**Excerpt provided**
BEGIN

Presbyopia is the term used for the loss of focusing capacity at near distances. The eye has a lens inside about the size of a button that accommodates, or changes shape to add power for reading similar to the way a zoom lens works on a camera. Helmholtz was a noted scientist that proposed the first mechanism for accommodation in 1855. There have been disagreements over the way accommodation works ever since that proposal. Probably multiple changes in the eyes cellular structure and physiology are responsible. The lens is held in place by small fiber like strands called zonules. The zonules are attached to a smooth muscle in the eye called the ciliary muscle. Helmholtz believed the ciliary muscle contracted when we viewed objects up close and released the tension on the lens by the zonules. He hypothesized this caused the lens to change shape and increase its focusing power by becoming more round and increasing the curvature of the lens.
Throughout our lives the lens continues to grow and loses elasticity, both by growth and UV sun induced changes to the lens proteins. Other aging changes occur including forward displacement of the lens, loss of it’s aspherical shape, changes in the light bending capacity of the lens material, and changes in the zonules and the ciliary muscle.
In all likelihood the loss of elasticity from growth is causing most of the diminishing capacity for you to focus on reading material. The lens grows in a forward direction and as the zonules lose some of their tension they can no longer effectively change the shape and focusing power of the lens.

END

**Provided records**
BEGIN

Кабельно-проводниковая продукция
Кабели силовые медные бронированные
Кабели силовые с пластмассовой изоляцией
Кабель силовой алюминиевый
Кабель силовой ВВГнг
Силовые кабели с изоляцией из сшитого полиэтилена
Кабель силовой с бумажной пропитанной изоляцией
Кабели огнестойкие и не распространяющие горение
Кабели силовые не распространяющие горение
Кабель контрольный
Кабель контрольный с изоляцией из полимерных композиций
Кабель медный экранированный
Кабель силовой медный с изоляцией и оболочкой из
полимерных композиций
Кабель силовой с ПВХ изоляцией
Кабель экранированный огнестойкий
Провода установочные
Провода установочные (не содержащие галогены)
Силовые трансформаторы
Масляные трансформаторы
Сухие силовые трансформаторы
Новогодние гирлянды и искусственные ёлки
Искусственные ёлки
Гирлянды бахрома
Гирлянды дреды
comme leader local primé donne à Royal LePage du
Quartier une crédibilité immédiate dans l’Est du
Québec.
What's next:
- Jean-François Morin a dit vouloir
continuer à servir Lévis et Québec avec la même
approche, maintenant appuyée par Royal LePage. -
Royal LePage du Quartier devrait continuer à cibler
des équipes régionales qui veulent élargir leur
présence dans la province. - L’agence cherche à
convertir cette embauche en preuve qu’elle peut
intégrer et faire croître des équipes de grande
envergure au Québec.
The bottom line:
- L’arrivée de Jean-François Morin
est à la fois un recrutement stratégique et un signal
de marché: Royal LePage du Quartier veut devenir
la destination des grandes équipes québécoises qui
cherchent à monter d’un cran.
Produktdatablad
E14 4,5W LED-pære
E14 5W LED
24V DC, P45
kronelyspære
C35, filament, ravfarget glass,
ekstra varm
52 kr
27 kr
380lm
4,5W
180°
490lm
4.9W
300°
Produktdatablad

END

From the passage on presbyopia, write out everything from "In all likelihood" down to "power of the lens.".

**Response to the task**
In all likelihood the loss of elasticity from growth is causing most of the diminishing capacity for you to focus on reading material. The lens grows in a forward direction and as the zonules lose some of their tension they can no longer effectively change the shape and focusing power of the lens.